“A Pequena Travessa” agradou o público do SBT

Bianca Rinaldi brilhou na tela do SBT, vivendo a pequena travessa Julia, que teve de se vestir de menino para conseguir arranjar emprego / Arquivo GB Imagem

 “A Pequena Travessa” foi mais uma aposta de Silvio Santos para emplacar a teledramaturgia no SBT. A novela levava o nome do apelido de Júlia (Bianca Rinaldi) que era chamada carinhosamente, quando criança, de “A Pequena Travessa”.

Orfã de mãe, Júlia morava em um conjunto habitacional com o pai, Rafael (Walter Breda), e os irmãos mais novos, Antônio (Caio Romei) e Daniel (Emanoel Dória). Alegre, extrovertida, inteligente e travessa, Júlia era muito querida por todos, especialmente por dois rapazes que cresceram com ela: Caio (Fábio Villa Verde) e Fernando (Nico Puig), também conhecido pelo apelido de Mercúrio. Caio herdou do pai uma marcenaria, era um bom garoto e se preocupava em ajudar as pessoas. Mercúrio era ambicioso, sem escrúpulos e líder de uma gangue, que vivia envolvida com roubos e tráfico. Os dois eram apaixonados por Júlia. Mas o coração de Júlia realmente balançou quando ela conheceu Alberto, (Rodrigo Veronese) um jovem bonito, rico, bom caráter e que acabara de se formar em Direito. Júlia e Alberto se conheceram em um momento muito difícil: o pai de Júlia, Rafael, foi atropelado e levado às pressas para o hospital. Ela recebeu a notícia que seu pai havia ficado paraplégico. Mercúrio tentou falar com ela, mas a moça o ignorou, pretendendo ficar sozinha. Ele insistiu, mas nada adiantou, pois Alberto aparece, para livrá-la de Mercúrio.
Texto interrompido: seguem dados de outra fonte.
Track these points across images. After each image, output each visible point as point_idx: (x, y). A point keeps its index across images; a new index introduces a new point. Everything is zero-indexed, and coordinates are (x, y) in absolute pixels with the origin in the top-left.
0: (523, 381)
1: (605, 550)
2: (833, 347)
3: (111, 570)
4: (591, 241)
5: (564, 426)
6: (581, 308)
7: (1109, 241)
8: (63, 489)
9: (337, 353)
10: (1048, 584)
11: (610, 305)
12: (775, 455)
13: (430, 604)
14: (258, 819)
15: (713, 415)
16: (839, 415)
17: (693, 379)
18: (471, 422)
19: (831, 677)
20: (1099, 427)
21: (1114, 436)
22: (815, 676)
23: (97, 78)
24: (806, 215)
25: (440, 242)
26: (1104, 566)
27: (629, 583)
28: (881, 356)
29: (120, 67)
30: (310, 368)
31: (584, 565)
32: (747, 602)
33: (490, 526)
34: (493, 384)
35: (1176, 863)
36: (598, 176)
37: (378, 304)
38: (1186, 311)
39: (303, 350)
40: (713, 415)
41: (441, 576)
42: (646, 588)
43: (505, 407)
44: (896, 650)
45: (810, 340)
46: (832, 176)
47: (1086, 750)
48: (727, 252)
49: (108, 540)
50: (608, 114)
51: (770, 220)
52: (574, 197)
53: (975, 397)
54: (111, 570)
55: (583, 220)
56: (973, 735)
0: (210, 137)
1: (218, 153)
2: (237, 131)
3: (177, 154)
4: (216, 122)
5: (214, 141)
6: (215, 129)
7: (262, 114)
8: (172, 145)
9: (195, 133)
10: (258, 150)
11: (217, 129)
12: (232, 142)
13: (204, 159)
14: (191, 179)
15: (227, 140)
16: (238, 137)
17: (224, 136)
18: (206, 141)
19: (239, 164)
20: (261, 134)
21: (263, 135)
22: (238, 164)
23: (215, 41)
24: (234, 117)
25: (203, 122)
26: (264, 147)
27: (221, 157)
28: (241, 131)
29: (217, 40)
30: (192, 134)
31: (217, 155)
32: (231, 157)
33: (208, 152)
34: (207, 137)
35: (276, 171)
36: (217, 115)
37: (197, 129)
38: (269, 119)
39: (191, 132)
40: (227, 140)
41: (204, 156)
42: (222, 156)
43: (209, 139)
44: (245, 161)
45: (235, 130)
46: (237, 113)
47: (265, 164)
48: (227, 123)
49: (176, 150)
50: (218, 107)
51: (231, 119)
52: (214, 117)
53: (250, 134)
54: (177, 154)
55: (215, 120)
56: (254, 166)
Nesse momento, nasce um grande amor, mas nenhum dos dois tinha consciência ainda desse sentimento tão forte.

Após o atropelamento de seu pai, Júlia decide trabalhar para sustentar a família. Ela se interessou por um emprego de office-boy na loja Marcello Fantucci (Luís Carlos de Moraes). Mas o dono queria um homem. Então, Júlia tem a ideia de se disfarçar de homem, se transforma, volta à loja e, a partir daí, Júlia vira Júlio.

Esse foi o enredo de “A Pequena Travessa”, claro que Alberto e Júlia só ficaram juntos no final da novela. A drama agradou o público, considerado um dramalhão mexicano com um gostinho brasileiro, que foi ao ar de 4 de novembro de 2002 a 15 de abril de 2003, às 20h15 e posteriormente represada nas tardes da emissora. A novela foi baseada no texto original de Abel Santa Cruz, com tradução e adaptação de Rogério Garcia e Simoni Boer.